◆ To do ◆
Quote the rows below word for word, starting at the line that contains "order: Gruiformes" and ending at the final line of the rows, both included.

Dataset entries

┄┄┄┄┄┄┄┄┄┄

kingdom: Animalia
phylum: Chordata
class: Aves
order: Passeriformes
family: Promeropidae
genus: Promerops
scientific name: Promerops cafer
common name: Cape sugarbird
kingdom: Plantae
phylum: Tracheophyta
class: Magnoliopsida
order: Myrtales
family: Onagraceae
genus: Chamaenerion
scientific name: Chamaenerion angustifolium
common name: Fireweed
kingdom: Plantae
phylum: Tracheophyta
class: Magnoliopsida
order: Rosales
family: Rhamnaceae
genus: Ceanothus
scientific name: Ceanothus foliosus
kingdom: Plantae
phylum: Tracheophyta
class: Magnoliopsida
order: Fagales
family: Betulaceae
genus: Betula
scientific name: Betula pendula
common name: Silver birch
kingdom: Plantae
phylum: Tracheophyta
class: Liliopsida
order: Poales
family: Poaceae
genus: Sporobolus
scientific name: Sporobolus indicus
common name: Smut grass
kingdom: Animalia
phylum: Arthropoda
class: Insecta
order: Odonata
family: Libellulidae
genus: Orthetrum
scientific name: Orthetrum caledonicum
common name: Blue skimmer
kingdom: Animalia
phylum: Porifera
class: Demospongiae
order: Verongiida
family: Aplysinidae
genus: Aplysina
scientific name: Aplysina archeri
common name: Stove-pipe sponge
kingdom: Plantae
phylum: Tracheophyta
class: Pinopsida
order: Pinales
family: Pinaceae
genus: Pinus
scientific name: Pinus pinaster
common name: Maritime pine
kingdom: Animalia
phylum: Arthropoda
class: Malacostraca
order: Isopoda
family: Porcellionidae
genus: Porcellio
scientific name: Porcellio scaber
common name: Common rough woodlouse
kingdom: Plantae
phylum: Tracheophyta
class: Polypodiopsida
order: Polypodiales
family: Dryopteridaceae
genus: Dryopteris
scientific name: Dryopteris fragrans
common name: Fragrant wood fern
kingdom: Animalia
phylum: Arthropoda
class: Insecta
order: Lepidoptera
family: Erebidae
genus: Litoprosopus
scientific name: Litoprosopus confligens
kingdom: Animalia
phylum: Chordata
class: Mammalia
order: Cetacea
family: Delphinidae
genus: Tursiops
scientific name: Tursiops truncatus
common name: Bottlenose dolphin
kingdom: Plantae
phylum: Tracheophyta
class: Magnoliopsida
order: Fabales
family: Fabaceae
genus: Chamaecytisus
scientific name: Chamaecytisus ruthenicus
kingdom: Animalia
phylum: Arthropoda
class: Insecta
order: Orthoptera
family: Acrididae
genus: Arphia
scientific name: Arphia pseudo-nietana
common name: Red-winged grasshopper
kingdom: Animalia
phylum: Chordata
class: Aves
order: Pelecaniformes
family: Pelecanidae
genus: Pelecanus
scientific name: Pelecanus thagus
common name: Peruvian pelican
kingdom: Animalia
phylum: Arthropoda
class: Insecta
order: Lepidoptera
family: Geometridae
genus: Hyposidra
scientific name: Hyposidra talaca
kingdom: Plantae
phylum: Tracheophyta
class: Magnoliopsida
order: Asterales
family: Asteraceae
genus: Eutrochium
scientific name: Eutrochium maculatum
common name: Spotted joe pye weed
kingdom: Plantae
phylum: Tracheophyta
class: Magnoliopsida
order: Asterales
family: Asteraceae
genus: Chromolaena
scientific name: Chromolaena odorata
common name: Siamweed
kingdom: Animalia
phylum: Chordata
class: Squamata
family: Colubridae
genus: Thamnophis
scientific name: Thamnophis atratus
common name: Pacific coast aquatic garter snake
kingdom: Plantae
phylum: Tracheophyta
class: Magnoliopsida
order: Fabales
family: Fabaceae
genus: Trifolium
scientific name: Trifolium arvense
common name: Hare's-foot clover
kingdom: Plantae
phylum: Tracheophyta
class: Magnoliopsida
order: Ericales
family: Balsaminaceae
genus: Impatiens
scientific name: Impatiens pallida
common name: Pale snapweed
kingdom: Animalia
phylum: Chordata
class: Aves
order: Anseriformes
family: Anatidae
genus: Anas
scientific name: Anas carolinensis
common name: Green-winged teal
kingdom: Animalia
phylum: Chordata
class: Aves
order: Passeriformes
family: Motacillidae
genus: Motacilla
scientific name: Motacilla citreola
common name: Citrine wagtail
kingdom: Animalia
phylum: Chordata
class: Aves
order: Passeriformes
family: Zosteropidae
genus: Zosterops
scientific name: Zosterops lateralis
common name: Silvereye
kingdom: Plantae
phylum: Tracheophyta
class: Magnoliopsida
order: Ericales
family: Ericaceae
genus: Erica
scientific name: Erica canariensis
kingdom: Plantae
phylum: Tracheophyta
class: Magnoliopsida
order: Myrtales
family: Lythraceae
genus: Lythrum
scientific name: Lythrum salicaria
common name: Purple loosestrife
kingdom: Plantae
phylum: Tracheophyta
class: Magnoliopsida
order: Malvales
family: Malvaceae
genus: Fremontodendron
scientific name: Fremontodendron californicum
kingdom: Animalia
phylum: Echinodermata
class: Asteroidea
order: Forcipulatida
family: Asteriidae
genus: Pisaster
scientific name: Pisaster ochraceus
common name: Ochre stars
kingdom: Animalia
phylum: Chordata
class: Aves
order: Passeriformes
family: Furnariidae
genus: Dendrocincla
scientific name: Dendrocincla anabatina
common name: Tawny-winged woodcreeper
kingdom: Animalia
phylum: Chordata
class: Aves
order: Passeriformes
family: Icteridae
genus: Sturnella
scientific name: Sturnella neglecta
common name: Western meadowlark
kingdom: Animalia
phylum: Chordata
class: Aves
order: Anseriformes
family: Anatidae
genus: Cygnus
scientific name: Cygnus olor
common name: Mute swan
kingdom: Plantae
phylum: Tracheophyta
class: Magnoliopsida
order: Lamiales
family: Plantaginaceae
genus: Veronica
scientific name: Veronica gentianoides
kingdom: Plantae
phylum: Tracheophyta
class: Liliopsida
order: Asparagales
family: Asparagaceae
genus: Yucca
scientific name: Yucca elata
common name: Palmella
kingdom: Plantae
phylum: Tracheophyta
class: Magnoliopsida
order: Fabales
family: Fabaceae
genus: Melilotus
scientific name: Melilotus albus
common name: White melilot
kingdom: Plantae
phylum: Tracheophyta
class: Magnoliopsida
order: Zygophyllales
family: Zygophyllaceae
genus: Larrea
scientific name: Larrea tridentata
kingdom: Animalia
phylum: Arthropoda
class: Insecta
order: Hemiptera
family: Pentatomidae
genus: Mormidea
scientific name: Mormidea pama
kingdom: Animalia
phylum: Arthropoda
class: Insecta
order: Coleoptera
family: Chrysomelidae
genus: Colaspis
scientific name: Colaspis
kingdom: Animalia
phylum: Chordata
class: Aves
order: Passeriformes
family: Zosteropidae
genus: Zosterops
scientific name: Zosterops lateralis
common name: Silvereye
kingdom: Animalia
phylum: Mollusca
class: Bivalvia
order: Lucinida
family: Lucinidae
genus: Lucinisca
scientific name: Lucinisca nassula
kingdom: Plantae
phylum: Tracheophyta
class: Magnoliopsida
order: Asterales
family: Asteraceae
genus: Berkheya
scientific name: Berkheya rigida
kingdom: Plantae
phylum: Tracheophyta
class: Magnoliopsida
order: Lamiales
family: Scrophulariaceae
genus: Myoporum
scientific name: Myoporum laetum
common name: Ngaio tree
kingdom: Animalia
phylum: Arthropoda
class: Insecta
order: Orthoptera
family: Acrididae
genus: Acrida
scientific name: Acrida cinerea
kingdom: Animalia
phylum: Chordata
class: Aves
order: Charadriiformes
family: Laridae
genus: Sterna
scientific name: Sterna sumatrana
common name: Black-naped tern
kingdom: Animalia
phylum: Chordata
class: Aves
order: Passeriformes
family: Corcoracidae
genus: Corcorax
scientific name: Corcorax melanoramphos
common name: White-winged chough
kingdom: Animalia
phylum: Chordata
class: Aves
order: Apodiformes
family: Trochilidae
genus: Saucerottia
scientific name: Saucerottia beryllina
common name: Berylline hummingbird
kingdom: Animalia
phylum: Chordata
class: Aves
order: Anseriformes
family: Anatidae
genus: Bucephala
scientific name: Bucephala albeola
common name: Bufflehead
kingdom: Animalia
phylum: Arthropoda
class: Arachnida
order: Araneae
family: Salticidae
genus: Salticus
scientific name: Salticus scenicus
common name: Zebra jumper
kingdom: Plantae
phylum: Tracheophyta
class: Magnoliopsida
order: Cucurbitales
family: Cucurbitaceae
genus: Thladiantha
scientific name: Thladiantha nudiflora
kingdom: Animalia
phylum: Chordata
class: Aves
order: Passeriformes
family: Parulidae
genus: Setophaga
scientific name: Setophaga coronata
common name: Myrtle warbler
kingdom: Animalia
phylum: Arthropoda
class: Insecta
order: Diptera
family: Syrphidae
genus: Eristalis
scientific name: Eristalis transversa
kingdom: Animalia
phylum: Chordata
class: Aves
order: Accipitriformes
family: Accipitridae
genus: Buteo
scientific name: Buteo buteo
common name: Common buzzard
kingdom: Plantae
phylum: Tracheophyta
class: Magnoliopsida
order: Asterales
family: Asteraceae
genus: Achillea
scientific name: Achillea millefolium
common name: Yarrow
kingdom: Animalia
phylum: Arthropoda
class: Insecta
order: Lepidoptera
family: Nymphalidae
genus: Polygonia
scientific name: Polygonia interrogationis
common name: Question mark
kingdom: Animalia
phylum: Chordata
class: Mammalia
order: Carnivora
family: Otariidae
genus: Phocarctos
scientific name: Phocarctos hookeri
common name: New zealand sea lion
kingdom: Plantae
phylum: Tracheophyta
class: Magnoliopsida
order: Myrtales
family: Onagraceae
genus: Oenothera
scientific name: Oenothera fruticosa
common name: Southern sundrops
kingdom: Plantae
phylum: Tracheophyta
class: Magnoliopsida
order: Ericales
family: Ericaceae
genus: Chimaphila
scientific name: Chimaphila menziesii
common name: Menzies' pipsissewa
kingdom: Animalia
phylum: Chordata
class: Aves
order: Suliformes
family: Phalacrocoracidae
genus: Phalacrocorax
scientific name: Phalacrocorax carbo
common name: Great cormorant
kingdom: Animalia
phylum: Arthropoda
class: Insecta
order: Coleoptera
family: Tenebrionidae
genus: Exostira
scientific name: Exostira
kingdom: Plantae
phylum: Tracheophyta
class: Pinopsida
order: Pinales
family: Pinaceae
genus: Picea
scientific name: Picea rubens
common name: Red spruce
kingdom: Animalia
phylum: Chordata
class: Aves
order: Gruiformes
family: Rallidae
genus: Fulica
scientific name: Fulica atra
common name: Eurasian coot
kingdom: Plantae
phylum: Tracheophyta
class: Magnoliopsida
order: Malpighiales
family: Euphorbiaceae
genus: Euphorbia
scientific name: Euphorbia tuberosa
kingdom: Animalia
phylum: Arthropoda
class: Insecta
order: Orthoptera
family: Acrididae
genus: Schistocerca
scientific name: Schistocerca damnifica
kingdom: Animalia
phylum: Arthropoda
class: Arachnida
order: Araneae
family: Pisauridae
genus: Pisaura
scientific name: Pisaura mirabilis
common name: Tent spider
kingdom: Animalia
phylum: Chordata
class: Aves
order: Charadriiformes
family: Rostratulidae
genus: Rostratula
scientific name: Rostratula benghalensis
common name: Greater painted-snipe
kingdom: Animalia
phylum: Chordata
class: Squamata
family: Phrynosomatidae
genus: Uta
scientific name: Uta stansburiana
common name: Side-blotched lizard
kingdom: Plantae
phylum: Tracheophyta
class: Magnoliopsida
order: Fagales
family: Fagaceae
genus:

┄┄┄┄┄┄┄┄┄┄

◆ Problem solution ◆
order: Gruiformes
family: Rallidae
genus: Fulica
scientific name: Fulica atra
common name: Eurasian coot
kingdom: Plantae
phylum: Tracheophyta
class: Magnoliopsida
order: Malpighiales
family: Euphorbiaceae
genus: Euphorbia
scientific name: Euphorbia tuberosa
kingdom: Animalia
phylum: Arthropoda
class: Insecta
order: Orthoptera
family: Acrididae
genus: Schistocerca
scientific name: Schistocerca damnifica
kingdom: Animalia
phylum: Arthropoda
class: Arachnida
order: Araneae
family: Pisauridae
genus: Pisaura
scientific name: Pisaura mirabilis
common name: Tent spider
kingdom: Animalia
phylum: Chordata
class: Aves
order: Charadriiformes
family: Rostratulidae
genus: Rostratula
scientific name: Rostratula benghalensis
common name: Greater painted-snipe
kingdom: Animalia
phylum: Chordata
class: Squamata
family: Phrynosomatidae
genus: Uta
scientific name: Uta stansburiana
common name: Side-blotched lizard
kingdom: Plantae
phylum: Tracheophyta
class: Magnoliopsida
order: Fagales
family: Fagaceae
genus:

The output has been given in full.